From the time of Randy’s resignation until the present, your board has worked hard to assist Dr. Karp and our interim chief operations officer, Jim Carris, in day-to-day operations. I wonder how the contenders for the board seats would react to meetings day after day and into the evenings.

For your editors to paint a public picture of a board not doing its job is totally unfair. At this point, I care more for my fellow board members than I do for myself. The dart-shooters who put me and the other AVH board members down have no idea just how good these folks are.

Let me tell you what happened on my watch (the last six years) that the editorialists seem to ignore:

– We built a midvalley clinic that has been a huge success as an outreach to midvalley residents.

– We did numerous significant remodels of AVH to better serve the community.

– We replaced just about every major piece of technology at AVH to keep equipment state-of-the-art with great help from the Medical Foundation.
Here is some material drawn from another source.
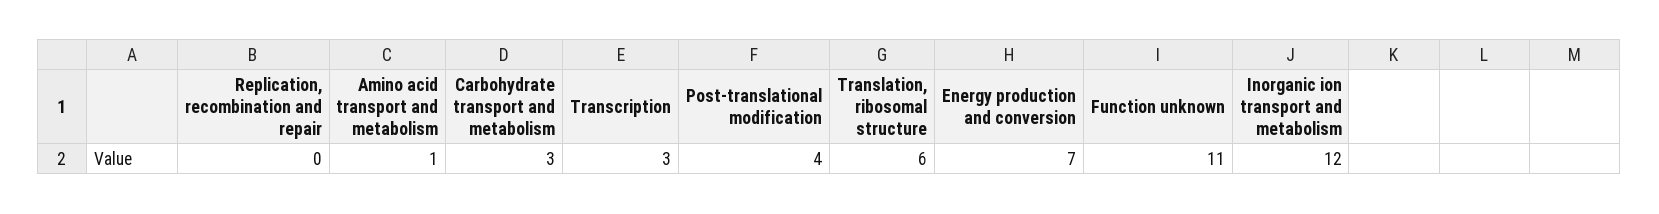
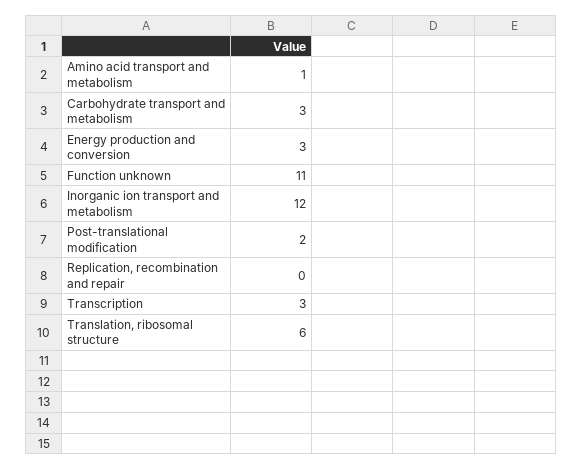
Post-translational modification: 4 -> 2
Energy production and conversion: 7 -> 3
– We expanded the base of AVH from primarily an inpatient facility to primarily an outpatient facility (from 60 percent inpatient base to a 60 percent outpatient base). This move kept AVH financially stable for a great part of the six years I have served as a board member. Many hospitals who relied on inpatient revenues have gone out of business in the last six years.

– Over the last six years, AVH gross revenues have grown from approximately $24 million to the current $60 million.

– AVH has expanded practices where needed and helped doctors new to the area when they provided a needed specialty.

– AVH has also made strides toward expanding orthopedics into a true center of excellence.

– We have initiated actions at the federal level to have AVH designated a “critical access” hospital, thereby giving us about a 45 to 50 percent increase in net revenues for Medicare patients, a growing segment of our population.

Given the above, could all the board members possibly have been asleep at the switch?

Aspen’s citizenry should not be ill-informed, and once they are informed they will be better positioned to make an informed decision on Tuesday. I believe that the finances at AVH are recovering at the present time, and will continue to get stronger. I have full confidence in John Sarpa, Elaine Gerson and John Jellinek. I hope I can continue to work with them. We all care too much about AVH to see it less than successful.

Bob D’Alessio is a member of the Aspen Valley Hospital board of directors.